> **阅读节选**
一审法院认定事实:崇远信达公司系有限责任公司,公司现任法定代表人为贺奇,注册资金为1000万元,成立日期为1998年3月30日,住所地为北京市门头沟区妙峰山镇陇驾庄村3号12幢。2019年7月10日,崇远信达公司解除与廖燕、李君艳劳动合同关系。2019年7月24日,崇远信达公司重新刻制“北京崇远信达科技有限公司”“北京崇远信达科技有限公司财务专用章”“北京崇远信达科技有限公司合同专用章”“北京崇远信达科技有限公司发票专用章”四枚公章。2019年8月1日,崇远信达公司免去田林崇远信达公司总经理职务,免去***一切职务。2019年8月20日,崇远信达公司对**作出开除的决定。
一审庭审中,崇远信达公司自认廖燕不持有崇远信达公司所诉的公司相关证照。
一审法院认为,当事人对自己提出的诉讼请求所依据的事实或者反驳对方诉讼请求所依据的事实有责任提供证据加以证明。没有证据或者证据不足以证明当事人的事实主张的由负有举证责任的当事人承担不利后果。本案中崇远信达公司起诉要求田林、***、张雪松、李君艳、**、廖燕返还崇远信达公司公司章、合同专用章、财务专用章、发票专用章、法定代表人印章、营业执照副本、财务账册、银行网银、全部合同、全部证书等,首先需证明田林、***、张雪松、李君艳、**、廖燕持有上述物品。依据崇远信达公司提供的现有证据,一审法院无法确认田林、***、张雪松、李君艳、**、廖燕持有上述公司证照。故对于崇远信达公司的诉讼请求,一审法院不予支持。
综上所述,依照《中华人民共和国民事诉讼法》第六十四条第一款之规定,判决:驳回北京崇远信达科技有限公司全部诉讼请求。
二审中,当事人没有提交新证据。本院对一审法院查明的事实予以确认。
本院认为,公司证照是指营业执照、公司公章、财务章、法定代表人名章等证照、物品,此类物品对外代表着公司的意志,是公司的表象。对于崇远信达公司上诉主张中要求***返还知识产权证书和检测报告部分,因不属于公司证照的范畴,故本院不在本案中予以处理。

> **练习题目**
请原样抄写这段公司证照返还纠纷判决节选中从“一审法院认定事实:崇远信达公”到“二审中,当事人没有提交新证据。本院对一审法院查明的事实予以确认。”的那部分文字。 完成本练习用不到这些记录。

> **所示记录**
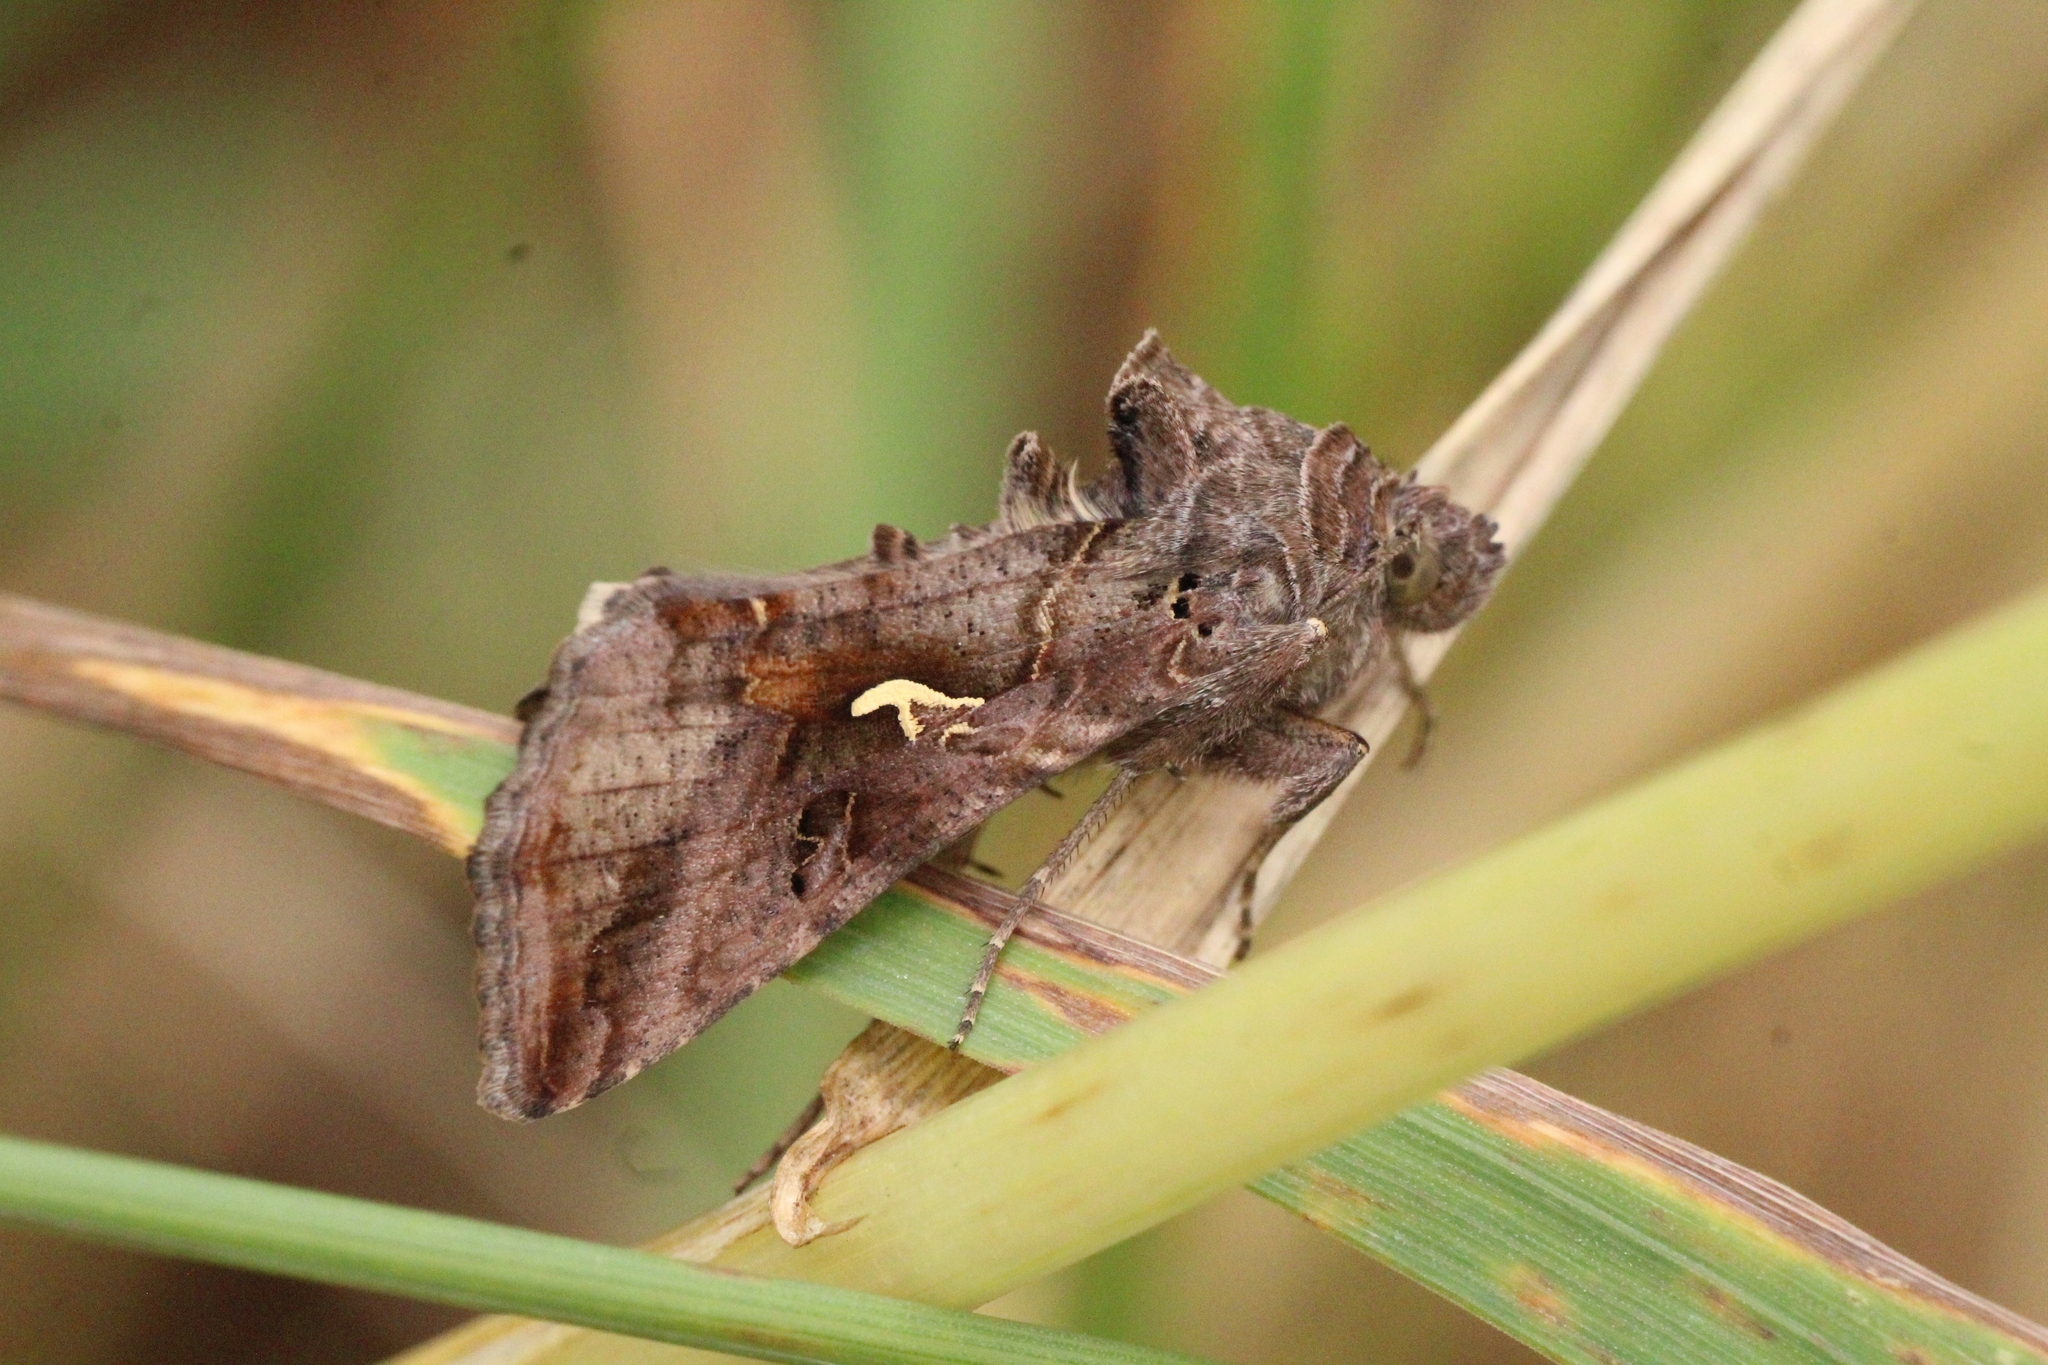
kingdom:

...

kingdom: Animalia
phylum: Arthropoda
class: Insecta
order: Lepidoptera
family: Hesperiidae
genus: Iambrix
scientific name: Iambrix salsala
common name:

> **书面回答**
一审法院认定事实:崇远信达公司系有限责任公司,公司现任法定代表人为贺奇,注册资金为1000万元,成立日期为1998年3月30日,住所地为北京市门头沟区妙峰山镇陇驾庄村3号12幢。2019年7月10日,崇远信达公司解除与廖燕、李君艳劳动合同关系。2019年7月24日,崇远信达公司重新刻制“北京崇远信达科技有限公司”“北京崇远信达科技有限公司财务专用章”“北京崇远信达科技有限公司合同专用章”“北京崇远信达科技有限公司发票专用章”四枚公章。2019年8月1日,崇远信达公司免去田林崇远信达公司总经理职务,免去***一切职务。2019年8月20日,崇远信达公司对**作出开除的决定。
一审庭审中,崇远信达公司自认廖燕不持有崇远信达公司所诉的公司相关证照。
一审法院认为,当事人对自己提出的诉讼请求所依据的事实或者反驳对方诉讼请求所依据的事实有责任提供证据加以证明。没有证据或者证据不足以证明当事人的事实主张的由负有举证责任的当事人承担不利后果。本案中崇远信达公司起诉要求田林、***、张雪松、李君艳、**、廖燕返还崇远信达公司公司章、合同专用章、财务专用章、发票专用章、法定代表人印章、营业执照副本、财务账册、银行网银、全部合同、全部证书等,首先需证明田林、***、张雪松、李君艳、**、廖燕持有上述物品。依据崇远信达公司提供的现有证据,一审法院无法确认田林、***、张雪松、李君艳、**、廖燕持有上述公司证照。故对于崇远信达公司的诉讼请求,一审法院不予支持。
综上所述,依照《中华人民共和国民事诉讼法》第六十四条第一款之规定,判决:驳回北京崇远信达科技有限公司全部诉讼请求。
二审中,当事人没有提交新证据。本院对一审法院查明的事实予以确认。